Water planners have warned that Texas cannot meet its future water needs unless it conserves more water. The 2012 State Water Plan – the starting point for water negotiations during this legislative session – calls for about a third of the additional supplies needed by 2060 to be achieved through conservation or reuse.
That is a tall order. To achieve it, Texas will have to cut the amount of water it uses for many purposes, including irrigation. Like other Western states, Texas has historically accepted and even embraced cultural and aesthetic preferences for grassy lawns. These preferences have their origins in leafier climes and are not particularly suited to places without much water. And at a time when farmers are moving to develop drought-resistant crops and the state is distributing grants to fund the removal of water-depleting brush species, it seems only logical to take into account the demand that yards put on the state water system.
That said, many homes – especially newer suburban homes with large, thirsty lawns – are subject to homeowners’ association (HOA) rules that require yards be kept green or that prohibit the installation of drought-resistant landscaping. The intent of these rules is understandable: to keep up property values and to ensure that a subdivision maintains its look and character.
By enforcing these rules, however, the quasi-governmental HOAs force homeowners to use large amounts of water – particularly at times when the state is at its driest and water is short all around. A study last decade estimated that, nationally, 40 percent of new homes were under HOAS. If the percentage in Texas is close to that, the impact of restrictive HOA rules would be considerable.
This week, State Senator Kirk Watson introduced S.B. 198, which would amend the Texas Property Code to provide that an HOA “may not include or enforce a provision in a dedicatory instrument that prohibits or restricts a property owner from … using drought-resistant landscaping or water-resistant turfing.”
Other states with water challenges have already adopted similar laws. Florida led the way in the early 2000s by passing legislation under which “a deed restriction or covenant may not prohibit or be enforced so as to prohibit any property owner from implementing Florida-friendly landscaping on his or her land.” Western states like California, Nevada and Colorado have since followed suit.
Texas already has a statute – Tex. Prop. Code § 202.007 – that allows HOAs to require the use of “water-conserving turf” but does not take the additional step of prohibiting HOAs from barring such use. That is a regulatory gap S.B. 198 seeks to fill.

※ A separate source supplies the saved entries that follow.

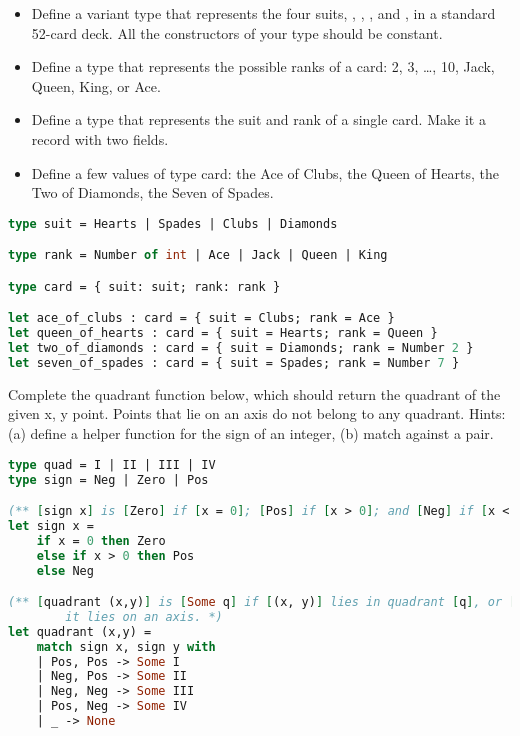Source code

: \problem[cards]
\begin{itemize}
  \item Define a variant type  that represents the four suits, , , , and , in a standard 52-card deck. All the constructors of your type should be constant.
  \item Define a type  that represents the possible ranks of a card: 2, 3, \ldots, 10, Jack, Queen, King, or Ace.
  \item Define a type  that represents the suit and rank of a single card. Make it a record with two fields.
  \item Define a few values of type card: the Ace of Clubs, the Queen of Hearts, the Two of Diamonds, the Seven of Spades.
\end{itemize}

\begin{lstlisting}[language=OCaml]
type suit = Hearts | Spades | Clubs | Diamonds

type rank = Number of int | Ace | Jack | Queen | King

type card = { suit: suit; rank: rank }

let ace_of_clubs : card = { suit = Clubs; rank = Ace }
let queen_of_hearts : card = { suit = Hearts; rank = Queen }
let two_of_diamonds : card = { suit = Diamonds; rank = Number 2 }
let seven_of_spades : card = { suit = Spades; rank = Number 7 }
\end{lstlisting}

\problem[quadrant]
Complete the quadrant function below, which should return the quadrant of the given x, y point. Points that lie on an axis do not belong to any quadrant. Hints: (a) define a helper function for the sign of an integer, (b) match against a pair.

\begin{lstlisting}[language=OCaml]
type quad = I | II | III | IV
type sign = Neg | Zero | Pos

(** [sign x] is [Zero] if [x = 0]; [Pos] if [x > 0]; and [Neg] if [x < 0]. *)
let sign x =
	if x = 0 then Zero
	else if x > 0 then Pos
	else Neg

(** [quadrant (x,y)] is [Some q] if [(x, y)] lies in quadrant [q], or [None] if
		it lies on an axis. *)
let quadrant (x,y) =
	match sign x, sign y with
	| Pos, Pos -> Some I
	| Neg, Pos -> Some II
	| Neg, Neg -> Some III
	| Pos, Neg -> Some IV
	| _ -> None
\end{lstlisting}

In fact, the bill goes further and introduces the term “drought-resistant landscaping” to compliment the term “water-conserving turf.” Those terms are not defined in the bill or in the Property Code but presumably “drought-resistant landscaping” brings a breadth to the statute that “water-conserving turf” did not have.
The bill does have it its drawbacks, at least from a conservation perspective. Section 202.007 expressly states that it does not “prohibit an [HOA] from regulating the installation or use of gravel, rocks or cacti.” On one hand, this provision could be read merely to give an HOA the authority to review the exact design of “drought-resistant landscaping” with those features. On the other hand, it could allow an HOA to regulate against many forms of “drought-resistant landscaping,” leaving homeowners with few if any practical options.
Similarly, neither Section 202.007 nor S.B. 198 define the terms “prohibit” or “restrict.” The terms would no doubt encompass express prohibitions; it is less clear whether they would cover HOA rules that implicitly restrict. In New Mexico, for instance, when homeowners who had xeriscaped their yards sued an HOA for continuing to charge them turf maintenance fees, the court found the charge constituted a restriction.
And definitions aside, HOAs could continue to fine homeowners who keep their grassy yards but do not water enough to prevent dead spots. If Texas wanted to eliminate this disincentive to conserve, it could follow the lead of Colorado. In its counterpart to Section 202.007, Colroado prohibits an HOA from taking action over dead landscaping “during a period of water use restrictions declared by the jurisdiction in which the common interest community is located.” Once the drought has lifted, the homeowner must be given “a reasonable and practical opportunity … to reseed and revive turf grass before being required to replace it with new sod.”
More encouragingly, S.B. 198 would apply retroactively, ensuring that existing HOA rules fall within its scope. But because of language in Section 202.007, two carveouts would remove a small but nontrivial number of homes from the ambit of S.B. 198.
The first establishes that the section does not restrict an HOA “located in a municipality in which another municipality with a population of more than one million is predominately located.” Based on current Census estimates, HOAs in three cities – Grand Prairie, Irving and Garland – would qualify.
The second is for an HOA that “manages or regulates a development in which at least 4,000 acres of the property is subject to a covenant, condition, or restriction designating the property for commercial use, multifamily dwellings, or open space.” This carveout would probably apply to large master-planned communities like the Woodlands and even to smaller mixed-use HOAs that the hit 4,000-acre threshold.
These drawbacks aside, S.B. 198 could liberate homeowners under restrictive HOAs to move toward drought-resistant landscaping and even participate in water-saving programs that cities like San Antonio and El Paso have offered. And bringing HOAs around to the side of conservation could generate still more long-term savings since, unlike state and local governments, HOAs can push conservation aggressively without risking takings claims.